# Task goal
Starting at the top of the entries, restate word for word each line up to and including the one with "image of human".

[Start of Attachment]

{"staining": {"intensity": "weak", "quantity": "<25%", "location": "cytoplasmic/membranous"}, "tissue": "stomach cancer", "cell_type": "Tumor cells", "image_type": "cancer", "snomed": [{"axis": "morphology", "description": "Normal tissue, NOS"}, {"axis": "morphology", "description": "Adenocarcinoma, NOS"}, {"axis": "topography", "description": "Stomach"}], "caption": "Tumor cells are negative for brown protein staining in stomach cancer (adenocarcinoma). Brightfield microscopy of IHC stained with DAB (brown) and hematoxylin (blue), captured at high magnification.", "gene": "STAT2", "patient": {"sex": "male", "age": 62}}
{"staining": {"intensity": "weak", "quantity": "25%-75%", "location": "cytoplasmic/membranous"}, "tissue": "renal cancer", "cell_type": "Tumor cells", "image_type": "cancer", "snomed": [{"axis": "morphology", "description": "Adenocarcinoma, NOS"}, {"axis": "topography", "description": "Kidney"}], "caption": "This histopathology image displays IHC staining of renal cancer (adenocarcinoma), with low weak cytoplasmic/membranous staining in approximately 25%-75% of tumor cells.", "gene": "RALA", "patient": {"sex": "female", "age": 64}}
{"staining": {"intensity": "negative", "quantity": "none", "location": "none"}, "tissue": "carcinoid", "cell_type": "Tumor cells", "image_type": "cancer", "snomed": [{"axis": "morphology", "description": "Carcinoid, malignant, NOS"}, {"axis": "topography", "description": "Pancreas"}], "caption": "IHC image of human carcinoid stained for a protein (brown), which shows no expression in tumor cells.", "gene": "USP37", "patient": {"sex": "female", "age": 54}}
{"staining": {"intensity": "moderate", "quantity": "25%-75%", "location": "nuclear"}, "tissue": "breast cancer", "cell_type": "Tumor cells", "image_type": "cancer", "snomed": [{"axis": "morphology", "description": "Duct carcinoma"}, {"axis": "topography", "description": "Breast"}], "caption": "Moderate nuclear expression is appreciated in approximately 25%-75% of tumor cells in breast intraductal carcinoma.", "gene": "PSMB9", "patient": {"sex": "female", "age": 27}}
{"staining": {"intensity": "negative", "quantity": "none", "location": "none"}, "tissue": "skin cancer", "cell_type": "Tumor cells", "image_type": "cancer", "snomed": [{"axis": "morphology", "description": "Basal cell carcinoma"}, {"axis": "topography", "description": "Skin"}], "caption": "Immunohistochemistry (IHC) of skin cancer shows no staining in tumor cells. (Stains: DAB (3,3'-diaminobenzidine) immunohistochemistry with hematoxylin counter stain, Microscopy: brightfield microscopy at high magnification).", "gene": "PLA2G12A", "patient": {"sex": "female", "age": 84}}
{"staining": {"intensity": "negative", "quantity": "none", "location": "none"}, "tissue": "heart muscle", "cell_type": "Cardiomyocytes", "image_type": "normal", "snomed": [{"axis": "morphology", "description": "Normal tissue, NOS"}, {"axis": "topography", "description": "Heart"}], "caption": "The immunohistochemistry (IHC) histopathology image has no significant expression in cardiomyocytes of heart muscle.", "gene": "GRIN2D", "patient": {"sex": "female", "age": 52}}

[End of Attachment]

# Written response
{"staining": {"intensity": "weak", "quantity": "<25%", "location": "cytoplasmic/membranous"}, "tissue": "stomach cancer", "cell_type": "Tumor cells", "image_type": "cancer", "snomed": [{"axis": "morphology", "description": "Normal tissue, NOS"}, {"axis": "morphology", "description": "Adenocarcinoma, NOS"}, {"axis": "topography", "description": "Stomach"}], "caption": "Tumor cells are negative for brown protein staining in stomach cancer (adenocarcinoma). Brightfield microscopy of IHC stained with DAB (brown) and hematoxylin (blue), captured at high magnification.", "gene": "STAT2", "patient": {"sex": "male", "age": 62}}
{"staining": {"intensity": "weak", "quantity": "25%-75%", "location": "cytoplasmic/membranous"}, "tissue": "renal cancer", "cell_type": "Tumor cells", "image_type": "cancer", "snomed": [{"axis": "morphology", "description": "Adenocarcinoma, NOS"}, {"axis": "topography", "description": "Kidney"}], "caption": "This histopathology image displays IHC staining of renal cancer (adenocarcinoma), with low weak cytoplasmic/membranous staining in approximately 25%-75% of tumor cells.", "gene": "RALA", "patient": {"sex": "female", "age": 64}}
{"staining": {"intensity": "negative", "quantity": "none", "location": "none"}, "tissue": "carcinoid", "cell_type": "Tumor cells", "image_type": "cancer", "snomed": [{"axis": "morphology", "description": "Carcinoid, malignant, NOS"}, {"axis": "topography", "description": "Pancreas"}], "caption": "IHC image of human carcinoid stained for a protein (brown), which shows no expression in tumor cells.", "gene": "USP37", "patient": {"sex": "female", "age": 54}}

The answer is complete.